Scientists have already had success fusing closely related species. On Wednesday, biologist Hiromitsu Nakauchi of Stanford University reported in Nature that he’d grown a mouse pancreas in a rat and then transplanted the tissue back into diabetic mice, succeeding in reversing the disease.

In his report, Belmonte also showed he could mix rodents, including creating mice with patches of rat tissue, including fur.

To give donated cells a better chance of surviving, and to channel their activity, Belmonte and lead project scientist Jun Wu also explain how they modified mouse embryos with the gene-editing technique CRISPR in order to inactivate the specific genes mice require to develop a pancreas, heart, or eye. Animals lacking those genes will normally die or be born deformed.

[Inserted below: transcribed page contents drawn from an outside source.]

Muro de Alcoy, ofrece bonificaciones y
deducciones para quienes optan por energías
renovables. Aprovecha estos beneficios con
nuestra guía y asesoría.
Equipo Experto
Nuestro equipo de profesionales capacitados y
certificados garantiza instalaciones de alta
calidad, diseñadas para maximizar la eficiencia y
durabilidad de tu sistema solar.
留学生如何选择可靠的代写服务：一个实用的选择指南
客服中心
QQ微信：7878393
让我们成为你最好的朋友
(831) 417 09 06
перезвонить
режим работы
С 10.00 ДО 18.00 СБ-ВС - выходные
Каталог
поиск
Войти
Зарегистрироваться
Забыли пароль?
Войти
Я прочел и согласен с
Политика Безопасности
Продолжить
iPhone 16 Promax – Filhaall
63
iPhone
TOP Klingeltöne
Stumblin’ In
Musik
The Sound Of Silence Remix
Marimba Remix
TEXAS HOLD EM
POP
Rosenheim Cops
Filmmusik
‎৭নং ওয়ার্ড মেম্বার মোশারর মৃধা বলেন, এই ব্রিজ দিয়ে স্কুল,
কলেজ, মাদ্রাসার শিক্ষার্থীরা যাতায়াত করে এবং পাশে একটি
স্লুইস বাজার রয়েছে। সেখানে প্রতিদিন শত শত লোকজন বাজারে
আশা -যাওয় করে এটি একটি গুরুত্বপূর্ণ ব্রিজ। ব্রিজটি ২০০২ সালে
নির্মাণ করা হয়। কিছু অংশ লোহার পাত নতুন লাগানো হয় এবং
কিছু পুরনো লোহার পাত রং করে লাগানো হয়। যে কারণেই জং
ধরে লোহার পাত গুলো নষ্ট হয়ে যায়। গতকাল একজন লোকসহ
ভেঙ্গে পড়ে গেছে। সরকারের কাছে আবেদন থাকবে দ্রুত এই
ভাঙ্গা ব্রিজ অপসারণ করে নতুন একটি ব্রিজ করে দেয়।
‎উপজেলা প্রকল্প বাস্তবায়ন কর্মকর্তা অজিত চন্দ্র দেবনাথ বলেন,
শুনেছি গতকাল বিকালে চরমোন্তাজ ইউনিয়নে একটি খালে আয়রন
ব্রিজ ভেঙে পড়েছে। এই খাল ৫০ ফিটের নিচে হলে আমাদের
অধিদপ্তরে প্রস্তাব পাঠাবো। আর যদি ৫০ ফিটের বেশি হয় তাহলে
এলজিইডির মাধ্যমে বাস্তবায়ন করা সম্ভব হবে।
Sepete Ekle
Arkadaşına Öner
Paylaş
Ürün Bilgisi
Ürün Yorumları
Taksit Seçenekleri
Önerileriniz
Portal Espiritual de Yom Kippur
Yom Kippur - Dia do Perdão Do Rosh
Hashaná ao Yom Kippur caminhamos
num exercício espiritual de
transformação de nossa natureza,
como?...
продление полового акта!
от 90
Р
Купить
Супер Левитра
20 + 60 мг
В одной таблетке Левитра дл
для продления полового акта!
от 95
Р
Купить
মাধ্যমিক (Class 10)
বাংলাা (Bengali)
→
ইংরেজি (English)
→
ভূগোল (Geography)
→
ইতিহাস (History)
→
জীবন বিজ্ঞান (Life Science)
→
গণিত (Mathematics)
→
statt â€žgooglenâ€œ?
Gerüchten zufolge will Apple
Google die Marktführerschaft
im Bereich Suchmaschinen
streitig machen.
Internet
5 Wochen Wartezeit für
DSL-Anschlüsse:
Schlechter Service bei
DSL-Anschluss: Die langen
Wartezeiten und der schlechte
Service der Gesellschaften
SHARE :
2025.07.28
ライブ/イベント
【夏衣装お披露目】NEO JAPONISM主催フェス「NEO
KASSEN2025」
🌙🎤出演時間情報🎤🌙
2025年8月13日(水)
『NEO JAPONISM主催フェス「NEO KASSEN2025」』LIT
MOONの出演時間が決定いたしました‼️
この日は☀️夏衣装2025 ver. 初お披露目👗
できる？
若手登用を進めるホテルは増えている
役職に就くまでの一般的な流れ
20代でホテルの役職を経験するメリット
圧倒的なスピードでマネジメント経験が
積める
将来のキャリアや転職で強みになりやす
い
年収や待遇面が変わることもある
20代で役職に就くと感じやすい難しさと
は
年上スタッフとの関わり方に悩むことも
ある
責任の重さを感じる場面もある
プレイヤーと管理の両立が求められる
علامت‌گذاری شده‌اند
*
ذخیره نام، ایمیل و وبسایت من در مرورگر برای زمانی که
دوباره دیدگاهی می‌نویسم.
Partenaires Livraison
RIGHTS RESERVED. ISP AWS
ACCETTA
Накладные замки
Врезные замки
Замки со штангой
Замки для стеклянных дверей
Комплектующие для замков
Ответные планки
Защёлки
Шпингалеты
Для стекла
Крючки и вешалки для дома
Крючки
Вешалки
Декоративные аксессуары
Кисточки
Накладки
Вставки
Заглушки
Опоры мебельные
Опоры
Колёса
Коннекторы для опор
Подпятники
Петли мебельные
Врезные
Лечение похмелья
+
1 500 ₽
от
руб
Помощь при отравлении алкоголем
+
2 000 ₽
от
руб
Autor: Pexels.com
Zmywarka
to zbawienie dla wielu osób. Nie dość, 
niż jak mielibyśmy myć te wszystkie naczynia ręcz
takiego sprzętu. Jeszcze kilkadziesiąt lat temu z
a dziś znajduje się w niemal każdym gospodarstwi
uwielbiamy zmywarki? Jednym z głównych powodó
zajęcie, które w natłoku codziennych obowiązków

But if embryonic cells from a rat are added, they will fill in for the missing mouse cells and the organs turn out normal. The same strategy is envisioned as a way to channel human cells to grow into specific organs, such as a kidney, inside animals such as a pig or sheep.

But Belmonte’s results show that it was difficult to get any human cells to survive in pig embryos and contribute to a developing fetus. Their best effort resulted in only a minimal number of human cells. It’s likely that the larger genetic distance between pigs and man is to blame.

Nakauchi called the results “essentially negative” and consistent with experiments he has also carried out on human-animal hybrids. “We find surviving human cells, but they are not integrated and co-developing,” he says.

Pablo Ross, a veterinarian at the University of California, Davis, and a co-author of the new paper, said transfer of human-animal embryos to sows or other animals would continue, but at a slower pace, as the team explores different tricks that might allow the human cells to flourish, including first using CRISPR to edit the pig embryos.